To use photos, fonts and videos from others, please obtain their permission in advance, otherwise you may be violating copyright.

  • Investigate copyright ownership information. In many cases such as on Flickr or Wikimedia, these rights should be easy to find and identify.
  • If you aren’t able to document the copyright information on an item, you may want to consider using something else or creating your own images/media. If you find an item but cannot locate its copyright information, do not assume that you have the right to use the item.
  • If necessary, obtain information from the copyright owner.
  • Using Creative Commons to find appropriate media may be a good starting point.

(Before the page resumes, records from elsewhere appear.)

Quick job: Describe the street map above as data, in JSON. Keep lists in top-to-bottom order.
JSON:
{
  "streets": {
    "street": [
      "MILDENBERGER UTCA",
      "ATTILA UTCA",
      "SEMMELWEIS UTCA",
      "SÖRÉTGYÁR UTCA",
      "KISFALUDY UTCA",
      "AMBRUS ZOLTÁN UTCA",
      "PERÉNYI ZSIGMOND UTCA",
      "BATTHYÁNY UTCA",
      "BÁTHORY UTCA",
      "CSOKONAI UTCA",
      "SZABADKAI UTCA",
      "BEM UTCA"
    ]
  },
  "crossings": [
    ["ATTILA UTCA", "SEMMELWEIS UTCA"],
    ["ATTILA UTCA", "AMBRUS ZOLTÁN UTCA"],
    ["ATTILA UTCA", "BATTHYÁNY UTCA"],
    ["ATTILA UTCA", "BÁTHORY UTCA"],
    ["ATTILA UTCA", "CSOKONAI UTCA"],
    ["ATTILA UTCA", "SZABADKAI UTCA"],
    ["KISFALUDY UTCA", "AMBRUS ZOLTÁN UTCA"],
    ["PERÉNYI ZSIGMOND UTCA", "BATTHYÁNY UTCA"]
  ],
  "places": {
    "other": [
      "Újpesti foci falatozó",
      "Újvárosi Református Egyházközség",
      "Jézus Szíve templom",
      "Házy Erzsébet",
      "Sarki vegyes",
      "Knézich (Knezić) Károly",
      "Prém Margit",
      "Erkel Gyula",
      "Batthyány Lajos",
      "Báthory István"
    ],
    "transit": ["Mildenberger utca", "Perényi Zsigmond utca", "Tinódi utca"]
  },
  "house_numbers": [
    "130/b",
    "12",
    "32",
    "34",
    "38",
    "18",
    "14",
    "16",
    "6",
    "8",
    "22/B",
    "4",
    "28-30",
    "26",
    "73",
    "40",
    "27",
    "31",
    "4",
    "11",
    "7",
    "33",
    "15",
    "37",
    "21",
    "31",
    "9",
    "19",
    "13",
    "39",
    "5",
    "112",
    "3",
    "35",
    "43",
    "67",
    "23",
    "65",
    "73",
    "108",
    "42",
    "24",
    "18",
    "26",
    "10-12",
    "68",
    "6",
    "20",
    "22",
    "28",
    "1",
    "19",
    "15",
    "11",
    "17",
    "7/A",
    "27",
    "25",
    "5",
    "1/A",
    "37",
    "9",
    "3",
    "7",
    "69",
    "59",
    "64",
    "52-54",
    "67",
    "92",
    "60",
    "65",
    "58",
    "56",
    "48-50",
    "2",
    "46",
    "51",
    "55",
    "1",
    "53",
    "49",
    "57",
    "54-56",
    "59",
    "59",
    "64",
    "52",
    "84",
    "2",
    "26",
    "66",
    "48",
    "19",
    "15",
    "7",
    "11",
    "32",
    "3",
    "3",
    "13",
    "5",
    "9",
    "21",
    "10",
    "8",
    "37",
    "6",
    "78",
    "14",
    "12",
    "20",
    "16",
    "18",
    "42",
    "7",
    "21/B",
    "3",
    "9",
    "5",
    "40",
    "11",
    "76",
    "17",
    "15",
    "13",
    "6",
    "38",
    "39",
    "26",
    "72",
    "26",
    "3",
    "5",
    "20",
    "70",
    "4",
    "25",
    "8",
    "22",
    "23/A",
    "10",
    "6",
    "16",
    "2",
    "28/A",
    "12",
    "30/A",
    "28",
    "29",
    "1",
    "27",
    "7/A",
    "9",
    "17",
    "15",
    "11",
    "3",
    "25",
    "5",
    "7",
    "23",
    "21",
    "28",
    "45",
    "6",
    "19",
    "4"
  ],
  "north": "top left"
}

From Stanford University Copyright and Fair Use:

 “Assume It's Protected: As a general rule, it is wise to operate under the assumption that all works are protected by either copyright or trademark law unless conclusive information indicates otherwise. A work is not in the public domain simply because it has been posted on the Internet (a popular fallacy) or if it lacks a copyright notice (another myth).”

Other Content Suggestions

Images:

  • Keep content concise and brief; are you answering the questions who, what, where, when and how?
  • Limit the content of each slide to advertise only one event or activity.
  • Limit the amount of text on each slide and keep in mind that this will be read in passing and from afar.
  • Include graphics if possible, as these can attract passersby to read and view the sign.

Video clips:

  • Video clips are preferable to slides and images; additionally, there are more LCD screens that are capable of handling video content than PowerPoint content.
  • Try to shoot, edit and export video content in 16:9 (widescreen) format. If you haven't filmed in 16:9, it may be possible to still edit your content in 4:3, but you may lose some of the peripherals captured in the shots.
  • Keep in mind that the user may see the sign in the middle of the action and will need some guidance to understand the context, i.e. a self-check-out tutorial has a box in the corner for “Self Check Out” so the user knows what the video is presenting.
  • Keep the content concise and brief for the monitors on the first floor (i.e. under 2 minutes playing time). Monitors on the second floor in the waiting area may include content which plays for longer periods of time.
  • Use transitions appropriately, i.e. big flashy transitions may not be representative of the content. When in doubt either do not use a transition, or use cross dissolve.
  • Remember that the video has no audio, so incorporate verbiage where helpful for clarifying the sense and purpose of the message.